## [WHAT THE TASK REQUIRES]
From the passage on evidence-based medicine, list every property of individual articles that the passage says clinicians must be able to determine.

## [SOURCE DOCUMENT]
****

CAGS and ACS Evidence Based Reviews in Surgery. 41

Cost–utility analysis of early versus delayed laparoscopic cholecystectomy for acute cholecystitis

Elijah Dixon, Dennis L Fowler, Gabriela Ghitulescu, for the Members of the Evidence Based Reviews in Surgery Group
PMCID: PMC3364309  PMID: 22630063

The term “evidence-based medicine” was first coined by Sackett and colleagues as “the conscientious, explicit and judicious use of current best evidence in making decisions about the care of individual patients.”1 The key to practising evidence-based medicine is applying the best current knowledge to decisions in individual patients. Medical knowledge is continually and rapidly expanding. For clinicians to practise evidence-based medicine, they must have the skills to read and interpret the medical literature so that they can determine the validity, reliability, credibility and utility of individual articles. These skills are known as critical appraisal skills, and they require some knowledge of biostatistics, clinical epidemiology, decision analysis and economics, and clinical knowledge.

****

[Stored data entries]
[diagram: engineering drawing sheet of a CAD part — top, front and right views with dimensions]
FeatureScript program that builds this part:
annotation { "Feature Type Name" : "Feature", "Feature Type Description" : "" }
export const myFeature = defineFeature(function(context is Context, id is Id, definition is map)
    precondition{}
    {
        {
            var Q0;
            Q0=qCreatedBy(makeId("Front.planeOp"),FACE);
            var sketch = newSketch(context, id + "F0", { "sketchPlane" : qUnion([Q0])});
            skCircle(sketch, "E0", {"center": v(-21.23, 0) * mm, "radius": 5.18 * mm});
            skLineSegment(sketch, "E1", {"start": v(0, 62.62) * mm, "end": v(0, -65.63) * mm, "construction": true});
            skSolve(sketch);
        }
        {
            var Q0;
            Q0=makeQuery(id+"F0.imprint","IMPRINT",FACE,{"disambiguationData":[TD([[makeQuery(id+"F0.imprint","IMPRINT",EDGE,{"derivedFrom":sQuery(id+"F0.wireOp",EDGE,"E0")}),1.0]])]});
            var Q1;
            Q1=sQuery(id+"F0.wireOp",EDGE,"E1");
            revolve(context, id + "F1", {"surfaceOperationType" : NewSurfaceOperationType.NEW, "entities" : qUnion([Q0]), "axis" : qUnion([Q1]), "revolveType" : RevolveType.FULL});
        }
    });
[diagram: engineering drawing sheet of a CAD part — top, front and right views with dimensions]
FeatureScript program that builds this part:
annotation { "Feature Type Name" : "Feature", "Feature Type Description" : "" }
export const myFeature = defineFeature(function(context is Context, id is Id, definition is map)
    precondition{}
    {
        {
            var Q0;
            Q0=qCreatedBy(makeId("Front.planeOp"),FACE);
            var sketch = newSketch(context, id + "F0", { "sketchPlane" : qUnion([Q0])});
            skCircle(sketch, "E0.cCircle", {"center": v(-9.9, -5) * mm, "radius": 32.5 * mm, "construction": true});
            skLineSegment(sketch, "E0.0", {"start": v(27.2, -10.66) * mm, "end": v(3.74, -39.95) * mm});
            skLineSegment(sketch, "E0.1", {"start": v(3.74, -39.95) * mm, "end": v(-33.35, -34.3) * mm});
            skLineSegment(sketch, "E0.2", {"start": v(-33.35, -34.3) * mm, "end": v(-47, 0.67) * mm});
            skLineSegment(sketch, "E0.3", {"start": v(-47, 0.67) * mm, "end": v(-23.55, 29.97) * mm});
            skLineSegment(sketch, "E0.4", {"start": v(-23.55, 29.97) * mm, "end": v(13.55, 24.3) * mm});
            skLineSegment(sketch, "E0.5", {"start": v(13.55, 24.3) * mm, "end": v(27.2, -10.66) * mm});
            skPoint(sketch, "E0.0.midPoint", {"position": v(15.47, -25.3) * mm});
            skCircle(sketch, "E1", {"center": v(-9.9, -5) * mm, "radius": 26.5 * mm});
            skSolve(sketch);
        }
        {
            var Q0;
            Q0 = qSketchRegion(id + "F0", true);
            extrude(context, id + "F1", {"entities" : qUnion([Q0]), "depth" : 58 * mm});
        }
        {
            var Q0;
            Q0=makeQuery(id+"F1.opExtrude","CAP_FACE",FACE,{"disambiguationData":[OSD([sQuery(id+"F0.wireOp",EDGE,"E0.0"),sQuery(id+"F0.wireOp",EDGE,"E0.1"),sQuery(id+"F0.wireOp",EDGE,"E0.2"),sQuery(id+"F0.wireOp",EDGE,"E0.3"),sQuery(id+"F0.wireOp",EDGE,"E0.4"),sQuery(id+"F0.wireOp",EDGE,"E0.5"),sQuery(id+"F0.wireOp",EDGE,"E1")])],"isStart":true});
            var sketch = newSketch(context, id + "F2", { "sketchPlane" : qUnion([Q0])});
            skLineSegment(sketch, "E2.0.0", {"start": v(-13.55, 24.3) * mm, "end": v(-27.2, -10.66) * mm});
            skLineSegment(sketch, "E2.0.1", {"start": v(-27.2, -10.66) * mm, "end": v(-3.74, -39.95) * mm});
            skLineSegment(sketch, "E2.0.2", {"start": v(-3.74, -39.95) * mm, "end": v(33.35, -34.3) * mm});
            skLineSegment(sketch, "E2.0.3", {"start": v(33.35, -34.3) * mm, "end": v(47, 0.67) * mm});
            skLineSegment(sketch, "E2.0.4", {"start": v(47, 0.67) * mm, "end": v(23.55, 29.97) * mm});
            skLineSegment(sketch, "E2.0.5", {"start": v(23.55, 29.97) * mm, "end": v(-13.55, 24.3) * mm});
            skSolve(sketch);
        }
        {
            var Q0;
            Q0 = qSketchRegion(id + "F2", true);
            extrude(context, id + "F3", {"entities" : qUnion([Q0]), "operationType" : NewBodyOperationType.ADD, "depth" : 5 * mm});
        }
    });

****

## [EXERCISE SOLUTION]
Validity, reliability, credibility, utility